Mr. Shewmake, of Georgia, introduced a resolution of inquiry as to the expediency of increasing the pay of commissioned officers of the army below the rank of brigadier-generals. Referred.

Mr. Bell, of Georgia, introduced bill providing for the discharge of soldiers in certain cases. Referred.

Also, a resolution as to the expediency of framing a general tax law on the basis of ad valorem duty. Referred.

Also, a resolution of inquiry as to what legislation is necessary for the relief of bonded agriculturists now in the military service. Adopted.

Mr. Echols, of Georgia, introduced a resolution recommending the strictest observance of the Sabbath by the army and navy of the Confederate States, and to dispense, as much as possible, with inspections, parades and reviews on that day. Referred.

Mr. Read, of Kentucky, introduced a bill to authorize the Medical Committee to examine into the condition of the military prisons of this city, and that they have power to send for persons and papers.

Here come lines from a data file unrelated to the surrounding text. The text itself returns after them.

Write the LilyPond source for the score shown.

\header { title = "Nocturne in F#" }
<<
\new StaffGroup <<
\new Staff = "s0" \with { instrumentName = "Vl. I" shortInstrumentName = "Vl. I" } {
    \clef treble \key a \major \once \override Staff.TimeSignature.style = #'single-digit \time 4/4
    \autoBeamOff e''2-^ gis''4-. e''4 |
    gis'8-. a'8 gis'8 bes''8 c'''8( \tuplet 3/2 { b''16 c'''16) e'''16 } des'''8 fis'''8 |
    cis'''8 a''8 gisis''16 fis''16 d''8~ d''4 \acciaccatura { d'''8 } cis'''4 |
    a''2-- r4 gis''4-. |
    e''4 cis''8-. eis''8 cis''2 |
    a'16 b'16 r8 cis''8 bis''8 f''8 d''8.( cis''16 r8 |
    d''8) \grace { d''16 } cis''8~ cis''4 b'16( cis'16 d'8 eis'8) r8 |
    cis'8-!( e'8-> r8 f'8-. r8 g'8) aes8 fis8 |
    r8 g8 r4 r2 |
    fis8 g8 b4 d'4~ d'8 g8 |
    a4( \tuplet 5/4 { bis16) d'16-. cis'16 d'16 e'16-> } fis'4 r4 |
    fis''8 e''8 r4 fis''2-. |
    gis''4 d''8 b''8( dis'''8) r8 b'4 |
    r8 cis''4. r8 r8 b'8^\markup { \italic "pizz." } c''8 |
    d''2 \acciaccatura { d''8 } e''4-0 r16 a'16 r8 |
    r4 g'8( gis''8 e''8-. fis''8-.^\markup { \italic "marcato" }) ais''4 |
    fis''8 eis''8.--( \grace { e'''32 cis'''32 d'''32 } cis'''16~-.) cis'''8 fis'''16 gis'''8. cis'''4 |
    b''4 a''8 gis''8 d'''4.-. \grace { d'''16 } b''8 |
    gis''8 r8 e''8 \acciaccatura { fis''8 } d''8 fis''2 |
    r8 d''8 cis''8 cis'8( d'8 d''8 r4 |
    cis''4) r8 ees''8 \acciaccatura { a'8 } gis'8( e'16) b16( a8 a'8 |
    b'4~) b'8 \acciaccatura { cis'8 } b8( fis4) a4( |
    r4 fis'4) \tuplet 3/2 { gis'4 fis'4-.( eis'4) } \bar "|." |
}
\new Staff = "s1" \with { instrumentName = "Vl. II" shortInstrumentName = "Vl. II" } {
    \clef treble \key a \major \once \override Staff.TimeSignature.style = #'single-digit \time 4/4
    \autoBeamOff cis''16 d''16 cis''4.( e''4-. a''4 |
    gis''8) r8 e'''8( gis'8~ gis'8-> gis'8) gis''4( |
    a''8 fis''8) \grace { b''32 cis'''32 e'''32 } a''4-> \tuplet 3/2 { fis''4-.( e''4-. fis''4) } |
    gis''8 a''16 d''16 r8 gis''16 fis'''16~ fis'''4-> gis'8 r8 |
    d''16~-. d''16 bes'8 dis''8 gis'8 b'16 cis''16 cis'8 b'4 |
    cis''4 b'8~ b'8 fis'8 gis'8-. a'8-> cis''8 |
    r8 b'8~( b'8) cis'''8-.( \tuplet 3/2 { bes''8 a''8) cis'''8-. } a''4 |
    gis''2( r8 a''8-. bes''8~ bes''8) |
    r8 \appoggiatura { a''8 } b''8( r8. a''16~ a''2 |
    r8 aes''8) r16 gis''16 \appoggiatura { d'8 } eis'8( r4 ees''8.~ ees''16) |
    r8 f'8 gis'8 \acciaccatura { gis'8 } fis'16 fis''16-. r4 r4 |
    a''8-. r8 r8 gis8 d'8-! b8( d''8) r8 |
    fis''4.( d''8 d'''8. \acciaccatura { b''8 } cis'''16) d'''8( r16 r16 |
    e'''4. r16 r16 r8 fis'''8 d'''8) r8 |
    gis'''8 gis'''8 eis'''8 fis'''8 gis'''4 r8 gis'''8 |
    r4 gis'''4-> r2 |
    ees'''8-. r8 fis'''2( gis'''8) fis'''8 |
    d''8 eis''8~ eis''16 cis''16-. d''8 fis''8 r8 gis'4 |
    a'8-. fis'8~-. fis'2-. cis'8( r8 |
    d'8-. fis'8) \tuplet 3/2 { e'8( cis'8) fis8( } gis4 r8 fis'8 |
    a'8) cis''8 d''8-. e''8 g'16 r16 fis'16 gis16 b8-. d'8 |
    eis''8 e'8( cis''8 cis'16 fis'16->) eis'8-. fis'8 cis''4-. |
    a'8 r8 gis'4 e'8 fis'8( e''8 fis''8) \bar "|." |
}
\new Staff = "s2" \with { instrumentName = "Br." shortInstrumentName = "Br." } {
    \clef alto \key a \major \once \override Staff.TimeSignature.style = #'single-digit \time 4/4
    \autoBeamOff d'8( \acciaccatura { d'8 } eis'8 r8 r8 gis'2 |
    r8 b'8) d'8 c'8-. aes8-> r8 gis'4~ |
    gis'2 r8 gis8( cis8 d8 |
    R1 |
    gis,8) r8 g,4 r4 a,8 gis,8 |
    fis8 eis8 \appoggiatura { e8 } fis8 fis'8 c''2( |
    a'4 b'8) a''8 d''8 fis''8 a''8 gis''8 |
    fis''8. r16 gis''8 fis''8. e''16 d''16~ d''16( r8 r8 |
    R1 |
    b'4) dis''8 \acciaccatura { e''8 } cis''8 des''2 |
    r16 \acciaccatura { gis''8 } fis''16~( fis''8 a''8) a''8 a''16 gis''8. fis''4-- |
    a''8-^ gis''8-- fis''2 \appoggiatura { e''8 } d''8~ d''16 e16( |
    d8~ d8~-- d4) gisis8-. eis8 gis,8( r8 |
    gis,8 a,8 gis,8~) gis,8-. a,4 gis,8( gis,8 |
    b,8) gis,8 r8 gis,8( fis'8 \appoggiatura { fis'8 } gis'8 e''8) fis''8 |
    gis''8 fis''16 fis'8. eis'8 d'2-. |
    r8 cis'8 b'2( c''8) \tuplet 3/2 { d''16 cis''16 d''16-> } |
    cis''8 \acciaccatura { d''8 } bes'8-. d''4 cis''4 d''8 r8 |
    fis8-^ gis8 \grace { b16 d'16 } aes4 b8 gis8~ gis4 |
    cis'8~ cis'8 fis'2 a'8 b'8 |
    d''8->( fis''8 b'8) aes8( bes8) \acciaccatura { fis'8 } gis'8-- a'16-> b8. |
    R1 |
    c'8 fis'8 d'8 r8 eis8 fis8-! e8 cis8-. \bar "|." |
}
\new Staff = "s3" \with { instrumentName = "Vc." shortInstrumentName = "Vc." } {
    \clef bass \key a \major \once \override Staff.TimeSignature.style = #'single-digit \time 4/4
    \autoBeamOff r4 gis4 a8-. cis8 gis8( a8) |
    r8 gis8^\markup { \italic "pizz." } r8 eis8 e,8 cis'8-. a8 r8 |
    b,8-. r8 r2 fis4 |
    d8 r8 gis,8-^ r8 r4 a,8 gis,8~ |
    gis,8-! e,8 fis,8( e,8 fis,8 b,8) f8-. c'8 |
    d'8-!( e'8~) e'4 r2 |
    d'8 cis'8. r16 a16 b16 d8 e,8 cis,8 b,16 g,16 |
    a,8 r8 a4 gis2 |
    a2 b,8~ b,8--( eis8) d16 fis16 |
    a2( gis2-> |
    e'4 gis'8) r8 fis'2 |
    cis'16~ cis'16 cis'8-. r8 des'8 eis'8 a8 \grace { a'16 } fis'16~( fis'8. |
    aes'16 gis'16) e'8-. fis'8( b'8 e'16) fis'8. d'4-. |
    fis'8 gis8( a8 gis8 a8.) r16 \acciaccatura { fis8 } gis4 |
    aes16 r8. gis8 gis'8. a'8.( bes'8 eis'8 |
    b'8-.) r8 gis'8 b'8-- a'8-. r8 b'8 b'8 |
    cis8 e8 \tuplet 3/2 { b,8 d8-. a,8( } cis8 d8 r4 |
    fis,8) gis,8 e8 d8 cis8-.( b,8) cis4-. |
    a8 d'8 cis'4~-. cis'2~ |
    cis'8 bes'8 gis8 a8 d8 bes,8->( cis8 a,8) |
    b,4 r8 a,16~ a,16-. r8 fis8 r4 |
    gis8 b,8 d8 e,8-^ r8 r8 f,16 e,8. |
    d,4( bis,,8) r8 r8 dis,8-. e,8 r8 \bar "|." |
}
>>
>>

Adopted.

Mr. Clapp, of Mississippi, introduced a resolution of inquiry as to the expediency of the Confederate Government receiving certificates of indebtedness in return for taxes. Adopted.

Mr. Miles offered a resolution that the Military Committee inquire into the expediency of supplying the commissioned officers of the army with clothing, arms, insignia, &c., at the expense of the Government. Adopted.

Also, a bill to provide for the payment of officers' horses lost in service. Referred.

Mr. Foote, of Tennessee, offered a joint resolution of thanks to General Forrest and his men for their numerous victories, by land and water, over the enemy. Referred.

Also a resolution declaring it inexpedient to fix a maximum of prices for provisions; but that it is desirable that the families of soldiers should be supplied with food at Government prices.

Mr. Foote introduced a resolution requesting the Finance Committee to bring in, at as early a day as practicable, a general financial bill, which shall reflect as much as possible the views of the Secretary of the Treasury. Adopted.

Mr. Cluskey, of Tennessee, introduced a bill to amend the law providing the tobacco ration.

Also, a bill for the general organization of hospitals.

On motion of Mr. Russell, of Virginia, the House resolved itself into secret session.